PROBLEM DETAILS
Could you state how many lines of the material hold "where"? Include nothing beyond the number.

----

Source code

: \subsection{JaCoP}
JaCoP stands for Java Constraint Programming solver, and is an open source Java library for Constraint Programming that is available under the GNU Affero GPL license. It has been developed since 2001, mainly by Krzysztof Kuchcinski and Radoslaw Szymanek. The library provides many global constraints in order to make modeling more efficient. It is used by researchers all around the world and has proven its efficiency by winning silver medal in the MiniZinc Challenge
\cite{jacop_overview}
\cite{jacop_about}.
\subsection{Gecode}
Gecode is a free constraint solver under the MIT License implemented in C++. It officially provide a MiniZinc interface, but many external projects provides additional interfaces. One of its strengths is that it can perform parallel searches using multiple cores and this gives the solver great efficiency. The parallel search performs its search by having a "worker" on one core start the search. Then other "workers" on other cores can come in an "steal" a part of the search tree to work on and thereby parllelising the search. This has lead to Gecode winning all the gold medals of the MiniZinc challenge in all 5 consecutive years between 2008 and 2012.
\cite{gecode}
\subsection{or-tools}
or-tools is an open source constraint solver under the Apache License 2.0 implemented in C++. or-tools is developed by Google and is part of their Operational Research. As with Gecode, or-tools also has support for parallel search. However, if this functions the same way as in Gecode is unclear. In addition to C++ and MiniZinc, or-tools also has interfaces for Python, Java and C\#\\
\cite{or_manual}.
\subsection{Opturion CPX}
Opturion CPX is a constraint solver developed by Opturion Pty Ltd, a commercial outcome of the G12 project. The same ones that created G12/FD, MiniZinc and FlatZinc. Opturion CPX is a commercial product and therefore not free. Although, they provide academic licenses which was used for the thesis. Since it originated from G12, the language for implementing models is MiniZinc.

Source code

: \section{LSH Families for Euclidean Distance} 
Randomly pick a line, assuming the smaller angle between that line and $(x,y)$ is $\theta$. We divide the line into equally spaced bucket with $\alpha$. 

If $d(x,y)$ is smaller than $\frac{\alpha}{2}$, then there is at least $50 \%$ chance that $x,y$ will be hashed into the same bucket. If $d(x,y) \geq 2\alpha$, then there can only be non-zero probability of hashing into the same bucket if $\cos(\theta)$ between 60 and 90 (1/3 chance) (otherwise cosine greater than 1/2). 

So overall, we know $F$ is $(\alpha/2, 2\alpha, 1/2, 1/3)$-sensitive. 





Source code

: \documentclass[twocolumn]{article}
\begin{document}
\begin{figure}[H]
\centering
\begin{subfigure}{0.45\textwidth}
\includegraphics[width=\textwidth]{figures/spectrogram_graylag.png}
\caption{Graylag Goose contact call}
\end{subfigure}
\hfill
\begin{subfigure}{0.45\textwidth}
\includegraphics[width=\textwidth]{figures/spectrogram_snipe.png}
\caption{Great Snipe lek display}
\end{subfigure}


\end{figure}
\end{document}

----

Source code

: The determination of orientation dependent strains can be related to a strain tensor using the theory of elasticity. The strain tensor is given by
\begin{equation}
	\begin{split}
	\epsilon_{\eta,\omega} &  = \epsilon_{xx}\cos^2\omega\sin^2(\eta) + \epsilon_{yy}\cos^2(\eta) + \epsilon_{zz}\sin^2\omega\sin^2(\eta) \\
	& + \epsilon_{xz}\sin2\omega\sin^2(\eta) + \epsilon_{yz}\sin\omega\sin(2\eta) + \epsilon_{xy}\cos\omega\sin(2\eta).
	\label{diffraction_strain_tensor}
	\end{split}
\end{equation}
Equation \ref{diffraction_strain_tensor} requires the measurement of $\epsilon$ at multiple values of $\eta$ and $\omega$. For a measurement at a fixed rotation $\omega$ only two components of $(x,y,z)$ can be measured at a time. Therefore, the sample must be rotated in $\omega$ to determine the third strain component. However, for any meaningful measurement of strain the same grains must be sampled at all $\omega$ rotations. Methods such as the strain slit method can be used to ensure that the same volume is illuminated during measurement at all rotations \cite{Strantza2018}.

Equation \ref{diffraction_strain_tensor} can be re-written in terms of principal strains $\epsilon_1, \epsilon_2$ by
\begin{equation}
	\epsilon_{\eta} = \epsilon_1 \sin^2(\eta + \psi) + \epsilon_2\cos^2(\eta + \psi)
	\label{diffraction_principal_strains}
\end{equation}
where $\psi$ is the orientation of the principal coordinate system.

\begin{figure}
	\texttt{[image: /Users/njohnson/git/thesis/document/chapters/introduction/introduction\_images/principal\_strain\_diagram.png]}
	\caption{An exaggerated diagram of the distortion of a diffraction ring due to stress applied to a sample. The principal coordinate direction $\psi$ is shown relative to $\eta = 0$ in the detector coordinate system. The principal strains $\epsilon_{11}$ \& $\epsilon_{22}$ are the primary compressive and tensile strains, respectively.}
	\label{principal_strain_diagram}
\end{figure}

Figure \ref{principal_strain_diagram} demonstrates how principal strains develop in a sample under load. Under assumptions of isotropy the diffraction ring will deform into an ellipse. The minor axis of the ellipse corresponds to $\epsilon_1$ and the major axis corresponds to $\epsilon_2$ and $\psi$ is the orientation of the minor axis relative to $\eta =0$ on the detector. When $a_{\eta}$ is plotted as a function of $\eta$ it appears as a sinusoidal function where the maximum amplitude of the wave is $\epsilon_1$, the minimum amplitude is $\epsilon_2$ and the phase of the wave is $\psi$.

----

SOLVED EXERCISE
2